While you have certainly treated me well over the years, I think I need a change.
Because a week before Christmas?
It just ain't working.
I'm sick of having to fight with the most dominant holiday in the world for a little attention.
I'm tired of work parties and family visits making my birthday party low on everyone's priority list.
I'm done with the joint Christmas-birthday presents (This one has exceptions for those who take advantaged and buy me an extra special gift).
And don't think I don't know that everyone else in my life hates you, too. I've endured my fair of passive-aggressive remarks about how much people love us December babies.

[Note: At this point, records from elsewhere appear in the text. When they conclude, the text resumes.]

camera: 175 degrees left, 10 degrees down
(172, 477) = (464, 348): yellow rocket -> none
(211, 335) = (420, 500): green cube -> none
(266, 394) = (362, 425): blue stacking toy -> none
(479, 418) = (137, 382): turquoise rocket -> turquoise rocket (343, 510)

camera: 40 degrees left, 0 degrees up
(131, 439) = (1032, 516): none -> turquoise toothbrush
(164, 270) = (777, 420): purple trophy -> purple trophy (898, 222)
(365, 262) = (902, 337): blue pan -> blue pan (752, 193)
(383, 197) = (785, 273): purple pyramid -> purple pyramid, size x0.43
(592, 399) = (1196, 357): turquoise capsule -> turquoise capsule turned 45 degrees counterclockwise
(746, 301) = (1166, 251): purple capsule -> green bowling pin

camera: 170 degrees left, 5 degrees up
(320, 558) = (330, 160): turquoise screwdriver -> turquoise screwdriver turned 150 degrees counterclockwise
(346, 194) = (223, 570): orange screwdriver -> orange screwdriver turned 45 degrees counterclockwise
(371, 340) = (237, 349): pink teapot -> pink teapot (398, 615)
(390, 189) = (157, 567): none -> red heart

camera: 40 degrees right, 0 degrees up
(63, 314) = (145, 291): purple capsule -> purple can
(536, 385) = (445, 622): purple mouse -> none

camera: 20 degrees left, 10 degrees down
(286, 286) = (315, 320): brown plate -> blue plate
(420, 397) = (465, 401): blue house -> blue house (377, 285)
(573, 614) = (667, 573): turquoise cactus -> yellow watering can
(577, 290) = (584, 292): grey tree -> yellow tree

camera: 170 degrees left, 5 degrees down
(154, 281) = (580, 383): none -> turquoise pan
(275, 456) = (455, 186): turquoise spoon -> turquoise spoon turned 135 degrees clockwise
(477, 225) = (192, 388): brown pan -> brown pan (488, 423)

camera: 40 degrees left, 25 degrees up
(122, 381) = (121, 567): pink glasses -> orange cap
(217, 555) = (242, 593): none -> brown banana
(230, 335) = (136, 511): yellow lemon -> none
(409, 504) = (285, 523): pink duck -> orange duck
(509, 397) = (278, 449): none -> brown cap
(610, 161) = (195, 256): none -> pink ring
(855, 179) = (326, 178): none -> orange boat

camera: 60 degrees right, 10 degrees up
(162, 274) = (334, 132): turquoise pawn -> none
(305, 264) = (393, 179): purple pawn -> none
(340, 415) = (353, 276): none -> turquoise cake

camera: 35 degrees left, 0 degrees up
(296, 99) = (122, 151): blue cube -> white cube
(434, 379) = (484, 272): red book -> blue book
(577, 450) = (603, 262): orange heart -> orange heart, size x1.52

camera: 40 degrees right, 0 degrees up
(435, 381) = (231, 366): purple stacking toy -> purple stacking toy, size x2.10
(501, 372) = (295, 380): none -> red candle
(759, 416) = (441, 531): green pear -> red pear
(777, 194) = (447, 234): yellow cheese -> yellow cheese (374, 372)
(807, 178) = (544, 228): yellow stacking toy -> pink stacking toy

So, what do you say about July next year?
Dear Fair Weather Friend,
It's not that I don't understand you not being able to make my birthday party for approximately the 5th year in a row. It's just that it seems especially rude considering you sent me a message two days prior about how excited you were to finally attend. Pray, tell, why then did you make plans for that weekend despite this excitement?
Dear New Boss,
I understand you have this whole laid back thing patented. However, it would be much appreciated if you could provide a little, I don't know, guidance when you ask me to do something new. Like give me one example of the format of the report I have to write for you? Or let me sit in on a procedure before asking me to do it?
Dear Mashed Potatoes,
I was planning an exceptionally healthy lunch as part of my prep for the ensuing holiday gorging. Why then did you have to suddenly appear in the health store deli beside the spinach salad and tofu I was planning to eat? And why do you have to be so damn tasty?
Dear Upstairs Neighbours,
I am aware that the washing machine takes half the time of the dryer. As such, I don't mind if you take out my wet clothes to use the washing machine while waiting for my other load to get out of the dryer.
However, to snag the dryer when I don't get there the second the cycle stops isn't cool. Especially when it means that I now have to leave for work with with clothes on top of the dryer, and I don't get home until past the time when we are allowed to do laundry in the evening.
It is even less cool when another one of you snags the dryer again first thing in the morning.
My wet clammy clothes have now been wet for nearly 24 hours!
I wish you damp socks on cold days.
Dear manuscript chapter,
I appreciate you inspiring me a little today.
But, really, it would be best for both of us if you just wrote yourself, 'mmmkay?
Dear Ethics Lady,
Your incompetence is beginning to annoy me. Like how I have been waiting to find out about the status of the ethics approval of my current study for several weeks, then find out today that you forgot to send it on? And it took less than a day to approve, meaning I could have done my online pilot testing before the end of the semester had you been on top of things?
And what about that time you couldn't find the sentence I added to my informed consent sheet and it took three emails for you to understand where "last line, second paragraph, second page" meant?
Or when you accidentally mixed up my study forms with another study, and emailed me asking why I was recruiting police officers when I wasn't?
Yeah... didn't really appreciate any of it.
You are cute, with your shock over finding out that there are sardines in caesar salad dressing, and your comical text messages about McDonald's characters (I will never see the Fry Guys in the same way ever again). I miss you, despite the fact that we have spent a good chunk of the week in each others presence. It doesn't really count when we are buried behind our respective laptops.
I intend to pounce the second this all done. Just warning you.
Lovingly (and lustfully) yours,
Dear Queen Bee,
Thanks for inspiring me for this post, and being okay with my blatant rip-off.
Also thank you for filling my head with all sorts of Tribble trivia.
I heart you.
Dear other bloggers,
Thank you for all your lovely supportive comments and virtual cookies from my last post. I'm glad The Crazy didn't make you run away.
I want you all to come to my birthday party.
Also, I promise a much more profound post soon-- but for now, I have to save up my "smrt" writing for more pressing matters.